We will have to wait for the next blowup for the Federal Government to get serious about systemic risk. They might not do it even then. Upshot: be aware of the companies that you own, and their exposure to systemic risk. You are your own best defender against systemic risk.

4 thoughts on “Regulating Systemic Risk From Hedge Funds

  1. To extend the physical analogy used a few days ago, consider the quantum nature of matter and energy, in which beneath the apparent order of the macro lies the roiling foam of quantum probability of the micro.

    Like a subatomic particle, risk spends most of its time as a probabiliity function. Maybe, like a subatomic particle, just observing it collapses the function to a certainty and thereby affects its future.

    Can the universe of derivatives be thought of in similar terms? If so, like Schrodinger’s cat, actual risk exists in a superposition of states.

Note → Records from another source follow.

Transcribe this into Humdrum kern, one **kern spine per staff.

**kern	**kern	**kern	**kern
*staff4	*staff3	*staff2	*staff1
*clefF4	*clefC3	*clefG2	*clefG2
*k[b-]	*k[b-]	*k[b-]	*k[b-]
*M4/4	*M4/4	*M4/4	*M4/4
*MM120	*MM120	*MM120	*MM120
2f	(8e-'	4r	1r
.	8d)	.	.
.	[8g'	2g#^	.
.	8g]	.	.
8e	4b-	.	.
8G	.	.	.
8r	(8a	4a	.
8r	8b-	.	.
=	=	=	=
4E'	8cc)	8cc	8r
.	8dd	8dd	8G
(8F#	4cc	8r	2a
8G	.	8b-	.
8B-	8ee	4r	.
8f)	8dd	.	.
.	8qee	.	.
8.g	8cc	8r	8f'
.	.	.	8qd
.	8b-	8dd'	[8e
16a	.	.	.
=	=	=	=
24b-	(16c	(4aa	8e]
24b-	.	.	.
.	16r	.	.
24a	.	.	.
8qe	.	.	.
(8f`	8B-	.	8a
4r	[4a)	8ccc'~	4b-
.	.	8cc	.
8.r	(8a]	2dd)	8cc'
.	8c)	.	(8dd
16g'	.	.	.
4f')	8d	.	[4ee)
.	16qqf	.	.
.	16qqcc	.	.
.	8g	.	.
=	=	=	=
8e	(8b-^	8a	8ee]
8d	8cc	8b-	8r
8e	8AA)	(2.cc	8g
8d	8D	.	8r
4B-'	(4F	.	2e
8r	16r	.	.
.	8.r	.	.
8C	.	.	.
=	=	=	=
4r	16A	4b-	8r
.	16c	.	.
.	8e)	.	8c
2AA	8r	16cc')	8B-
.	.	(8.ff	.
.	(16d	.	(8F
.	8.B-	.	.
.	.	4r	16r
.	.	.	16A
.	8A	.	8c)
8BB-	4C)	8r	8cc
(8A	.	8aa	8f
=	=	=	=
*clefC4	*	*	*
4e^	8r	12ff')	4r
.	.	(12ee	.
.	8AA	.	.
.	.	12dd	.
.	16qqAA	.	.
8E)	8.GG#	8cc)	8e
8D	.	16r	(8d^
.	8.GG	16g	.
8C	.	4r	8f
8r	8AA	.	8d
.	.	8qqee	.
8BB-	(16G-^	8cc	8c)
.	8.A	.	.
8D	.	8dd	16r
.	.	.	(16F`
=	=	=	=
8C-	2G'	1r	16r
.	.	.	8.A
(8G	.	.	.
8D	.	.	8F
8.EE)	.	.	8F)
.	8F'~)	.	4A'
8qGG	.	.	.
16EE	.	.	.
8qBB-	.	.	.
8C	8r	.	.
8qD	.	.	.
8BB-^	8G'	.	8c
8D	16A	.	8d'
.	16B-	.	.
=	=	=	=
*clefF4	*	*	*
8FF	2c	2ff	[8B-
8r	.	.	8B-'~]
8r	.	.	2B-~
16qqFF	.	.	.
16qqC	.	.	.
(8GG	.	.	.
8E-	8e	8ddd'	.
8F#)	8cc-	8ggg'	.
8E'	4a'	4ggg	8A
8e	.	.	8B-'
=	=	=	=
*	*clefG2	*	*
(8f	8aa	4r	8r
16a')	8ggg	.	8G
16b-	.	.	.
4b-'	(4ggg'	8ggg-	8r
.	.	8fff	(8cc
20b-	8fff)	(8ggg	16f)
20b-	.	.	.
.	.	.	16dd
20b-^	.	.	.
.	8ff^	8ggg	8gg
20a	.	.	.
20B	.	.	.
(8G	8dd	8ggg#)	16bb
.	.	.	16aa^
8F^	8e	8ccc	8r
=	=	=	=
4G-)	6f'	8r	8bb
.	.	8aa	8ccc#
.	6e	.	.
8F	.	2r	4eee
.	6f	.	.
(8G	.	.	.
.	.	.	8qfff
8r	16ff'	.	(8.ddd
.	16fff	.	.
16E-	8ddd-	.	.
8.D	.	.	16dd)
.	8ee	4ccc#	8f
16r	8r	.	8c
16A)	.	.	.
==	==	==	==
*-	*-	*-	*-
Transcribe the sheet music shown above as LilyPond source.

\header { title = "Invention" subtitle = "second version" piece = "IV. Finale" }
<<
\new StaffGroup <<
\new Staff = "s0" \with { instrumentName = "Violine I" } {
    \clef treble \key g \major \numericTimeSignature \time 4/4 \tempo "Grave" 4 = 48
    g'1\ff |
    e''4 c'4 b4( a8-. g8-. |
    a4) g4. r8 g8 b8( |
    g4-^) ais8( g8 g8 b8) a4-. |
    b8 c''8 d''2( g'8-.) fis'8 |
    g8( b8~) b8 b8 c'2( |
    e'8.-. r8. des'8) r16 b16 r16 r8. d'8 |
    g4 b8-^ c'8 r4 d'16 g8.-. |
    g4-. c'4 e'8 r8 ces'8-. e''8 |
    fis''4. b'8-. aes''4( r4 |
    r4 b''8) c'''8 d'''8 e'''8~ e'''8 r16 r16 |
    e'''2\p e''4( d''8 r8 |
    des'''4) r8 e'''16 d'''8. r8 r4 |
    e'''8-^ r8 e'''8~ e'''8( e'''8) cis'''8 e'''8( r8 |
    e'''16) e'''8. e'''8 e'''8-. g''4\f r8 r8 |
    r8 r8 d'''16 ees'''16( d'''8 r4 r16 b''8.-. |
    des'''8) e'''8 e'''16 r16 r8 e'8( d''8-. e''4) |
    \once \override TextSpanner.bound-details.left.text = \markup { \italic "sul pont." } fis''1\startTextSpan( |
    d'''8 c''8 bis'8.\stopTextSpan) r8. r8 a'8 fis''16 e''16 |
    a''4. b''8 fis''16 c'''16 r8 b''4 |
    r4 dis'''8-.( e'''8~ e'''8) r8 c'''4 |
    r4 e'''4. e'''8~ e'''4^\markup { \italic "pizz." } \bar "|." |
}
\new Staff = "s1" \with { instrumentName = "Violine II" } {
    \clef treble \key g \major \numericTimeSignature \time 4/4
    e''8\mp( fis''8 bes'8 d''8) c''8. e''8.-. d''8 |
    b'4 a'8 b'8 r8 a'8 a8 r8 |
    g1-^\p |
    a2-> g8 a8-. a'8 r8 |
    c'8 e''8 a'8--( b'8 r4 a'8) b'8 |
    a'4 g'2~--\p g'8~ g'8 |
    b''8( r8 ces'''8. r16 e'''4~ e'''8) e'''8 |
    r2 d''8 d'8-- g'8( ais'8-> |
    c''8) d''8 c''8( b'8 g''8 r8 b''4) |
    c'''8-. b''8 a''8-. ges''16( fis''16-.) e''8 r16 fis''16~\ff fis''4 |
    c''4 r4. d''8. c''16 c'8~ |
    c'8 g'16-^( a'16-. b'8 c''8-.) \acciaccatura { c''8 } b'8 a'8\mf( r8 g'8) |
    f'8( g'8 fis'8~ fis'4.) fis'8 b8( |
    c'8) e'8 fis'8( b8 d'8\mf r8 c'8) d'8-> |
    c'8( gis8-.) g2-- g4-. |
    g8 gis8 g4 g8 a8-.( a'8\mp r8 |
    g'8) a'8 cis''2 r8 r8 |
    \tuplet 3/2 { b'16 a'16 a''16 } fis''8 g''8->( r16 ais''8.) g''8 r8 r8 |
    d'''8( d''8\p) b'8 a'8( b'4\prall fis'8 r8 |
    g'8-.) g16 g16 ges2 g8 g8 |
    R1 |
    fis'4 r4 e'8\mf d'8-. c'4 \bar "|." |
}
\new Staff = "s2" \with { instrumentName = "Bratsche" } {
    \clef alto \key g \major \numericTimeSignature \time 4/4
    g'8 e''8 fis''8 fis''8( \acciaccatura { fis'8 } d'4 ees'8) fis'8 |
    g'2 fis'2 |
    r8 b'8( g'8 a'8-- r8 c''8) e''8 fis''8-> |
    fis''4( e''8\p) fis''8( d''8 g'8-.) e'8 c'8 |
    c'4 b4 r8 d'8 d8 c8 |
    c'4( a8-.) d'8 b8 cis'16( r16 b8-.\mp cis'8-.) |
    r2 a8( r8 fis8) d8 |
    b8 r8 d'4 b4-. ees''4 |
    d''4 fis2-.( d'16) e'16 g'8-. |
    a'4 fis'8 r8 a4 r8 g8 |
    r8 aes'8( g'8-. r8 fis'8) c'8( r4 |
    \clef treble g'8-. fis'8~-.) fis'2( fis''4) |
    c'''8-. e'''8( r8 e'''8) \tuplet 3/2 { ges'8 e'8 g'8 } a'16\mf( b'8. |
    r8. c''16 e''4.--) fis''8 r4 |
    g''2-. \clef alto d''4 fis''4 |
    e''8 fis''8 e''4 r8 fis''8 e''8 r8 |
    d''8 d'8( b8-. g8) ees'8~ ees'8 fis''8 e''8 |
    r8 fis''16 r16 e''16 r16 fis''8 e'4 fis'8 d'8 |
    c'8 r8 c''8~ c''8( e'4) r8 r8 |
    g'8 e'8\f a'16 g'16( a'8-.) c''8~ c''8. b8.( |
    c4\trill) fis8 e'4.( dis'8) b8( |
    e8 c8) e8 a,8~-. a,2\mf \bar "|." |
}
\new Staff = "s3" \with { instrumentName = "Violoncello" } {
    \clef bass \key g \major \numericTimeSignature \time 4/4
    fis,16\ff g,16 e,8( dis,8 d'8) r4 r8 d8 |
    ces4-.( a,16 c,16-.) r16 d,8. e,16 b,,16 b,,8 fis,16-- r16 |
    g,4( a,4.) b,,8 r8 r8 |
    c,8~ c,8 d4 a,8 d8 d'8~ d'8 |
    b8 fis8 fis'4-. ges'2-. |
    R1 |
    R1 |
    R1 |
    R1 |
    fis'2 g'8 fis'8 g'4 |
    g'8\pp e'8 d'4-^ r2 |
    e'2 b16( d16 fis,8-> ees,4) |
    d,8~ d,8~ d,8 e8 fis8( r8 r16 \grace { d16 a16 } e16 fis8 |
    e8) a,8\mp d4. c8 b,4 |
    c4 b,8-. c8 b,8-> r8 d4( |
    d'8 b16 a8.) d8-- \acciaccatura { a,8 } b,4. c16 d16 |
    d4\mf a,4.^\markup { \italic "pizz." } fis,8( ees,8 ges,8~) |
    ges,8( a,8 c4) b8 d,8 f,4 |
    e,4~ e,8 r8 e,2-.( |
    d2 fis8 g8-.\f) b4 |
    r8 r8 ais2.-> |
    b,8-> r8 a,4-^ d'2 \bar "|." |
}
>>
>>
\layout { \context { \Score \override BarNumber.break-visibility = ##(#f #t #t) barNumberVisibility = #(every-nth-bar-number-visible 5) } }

The government can’t measure it without collapsing the probability function and thereby altering that which it seeks only to measure.

    In the macro world, we don’t really care what individual subatomic particles are doing, because the behavior of particles mean revert in large numbers and the world becomes quite stable. What we do care about is avoiding the concentration of unstable atoms into a critical mass.

    The problem, IMHO, is that we apparently can’t even measure employment with reasonable timeliness and accuracy, let alone detect the metaphorical emission of radiation which might indicate an impending critical concentration of risk.

    The question then, is how do we know the extent of exposure to systemic risk in the companies we own? A metaphorical Geiger counter would be helpful.

  2. I like your post a lot. Yes, the moment the government moves to control anything, the system shifts, sometimes in violent ways. Part of my post was trying to point out the impossibility of trying control systemic risk, even while trying to point out what it would take to analyze the system as a whole.

    Though I think that the major investment banks have some of the best modeling going on systemic risk, I think that they might trust their models more than they ought. They would have a shot at it if they analyzed it as a group, but only a shot, and antitrust would prohibit it.

    If the government tried to do it with their army of Ph.Ds, it would fail without question… they have a hard enough time getting the simple stuff right, as you point out.

    And to your question: the Geiger counter that I use is a qualitative one. With non-financials, it comes down to balance sheet quality — how likely would they need financing at a time when it is not available? With financials, it is similar, but with additional attention to the quality of whom they have lent to, and their overall exposure to the equity markets. The only financials that I hold now are a few foreign banks, Allstate, and a Mortgage REIT, Deerfield. Even my insurance portfolio is on the low-levered, conservative side. Boring even.

    Thanks for your post, and I hope to hear more from you.